▸ TASK DIRECTIONS:
For the listing below, print exactly the lines from the line with "出すきっかけになることもあります。" to the line with "Information", both included, and nothing beyond them.
[[ ENTRIES SUPPLIED open ]]
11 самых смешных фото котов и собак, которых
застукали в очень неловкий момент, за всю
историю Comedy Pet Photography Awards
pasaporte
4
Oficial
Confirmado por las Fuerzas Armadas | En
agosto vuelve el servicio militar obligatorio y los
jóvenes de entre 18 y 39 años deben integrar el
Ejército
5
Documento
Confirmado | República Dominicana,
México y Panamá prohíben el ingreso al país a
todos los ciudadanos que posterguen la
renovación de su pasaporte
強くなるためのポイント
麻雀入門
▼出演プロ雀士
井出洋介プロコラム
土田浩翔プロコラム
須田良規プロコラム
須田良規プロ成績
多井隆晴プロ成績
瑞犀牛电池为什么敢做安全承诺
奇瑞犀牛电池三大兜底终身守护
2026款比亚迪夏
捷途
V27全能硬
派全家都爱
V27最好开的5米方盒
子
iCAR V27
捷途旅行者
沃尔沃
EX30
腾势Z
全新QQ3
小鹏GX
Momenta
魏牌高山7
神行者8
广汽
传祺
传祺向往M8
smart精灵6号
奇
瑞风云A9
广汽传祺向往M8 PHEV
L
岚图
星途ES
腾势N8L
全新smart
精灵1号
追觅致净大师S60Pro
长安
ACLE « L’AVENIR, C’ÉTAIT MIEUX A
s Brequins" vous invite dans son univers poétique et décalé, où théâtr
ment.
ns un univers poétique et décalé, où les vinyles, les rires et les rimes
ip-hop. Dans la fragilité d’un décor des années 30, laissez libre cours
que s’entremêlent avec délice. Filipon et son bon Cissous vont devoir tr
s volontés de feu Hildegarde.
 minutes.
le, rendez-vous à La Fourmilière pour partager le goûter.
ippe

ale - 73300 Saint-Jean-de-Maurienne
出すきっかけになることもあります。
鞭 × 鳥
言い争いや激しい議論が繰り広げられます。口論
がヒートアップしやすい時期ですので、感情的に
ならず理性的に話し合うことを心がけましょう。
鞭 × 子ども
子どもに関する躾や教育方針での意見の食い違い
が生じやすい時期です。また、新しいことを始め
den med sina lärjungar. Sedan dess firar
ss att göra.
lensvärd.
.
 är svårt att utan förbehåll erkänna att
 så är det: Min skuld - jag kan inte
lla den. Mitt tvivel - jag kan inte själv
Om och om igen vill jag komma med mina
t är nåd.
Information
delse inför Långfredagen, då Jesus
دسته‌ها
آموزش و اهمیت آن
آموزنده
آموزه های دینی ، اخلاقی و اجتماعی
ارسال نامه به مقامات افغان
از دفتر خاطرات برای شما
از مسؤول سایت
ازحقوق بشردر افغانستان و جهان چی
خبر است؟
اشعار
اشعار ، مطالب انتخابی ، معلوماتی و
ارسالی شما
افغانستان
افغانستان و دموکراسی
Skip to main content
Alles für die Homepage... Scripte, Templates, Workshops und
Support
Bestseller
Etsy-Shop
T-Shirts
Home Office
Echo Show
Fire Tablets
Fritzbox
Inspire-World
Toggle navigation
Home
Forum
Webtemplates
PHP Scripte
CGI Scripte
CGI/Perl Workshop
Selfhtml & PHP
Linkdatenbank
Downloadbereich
[[ ENTRIES SUPPLIED closed ]]
▸ SOLUTION TO THIS TASK:
出すきっかけになることもあります。
鞭 × 鳥
言い争いや激しい議論が繰り広げられます。口論
がヒートアップしやすい時期ですので、感情的に
ならず理性的に話し合うことを心がけましょう。
鞭 × 子ども
子どもに関する躾や教育方針での意見の食い違い
が生じやすい時期です。また、新しいことを始め
den med sina lärjungar. Sedan dess firar
ss att göra.
lensvärd.
.
 är svårt att utan förbehåll erkänna att
 så är det: Min skuld - jag kan inte
lla den. Mitt tvivel - jag kan inte själv
Om och om igen vill jag komma med mina
t är nåd.
Information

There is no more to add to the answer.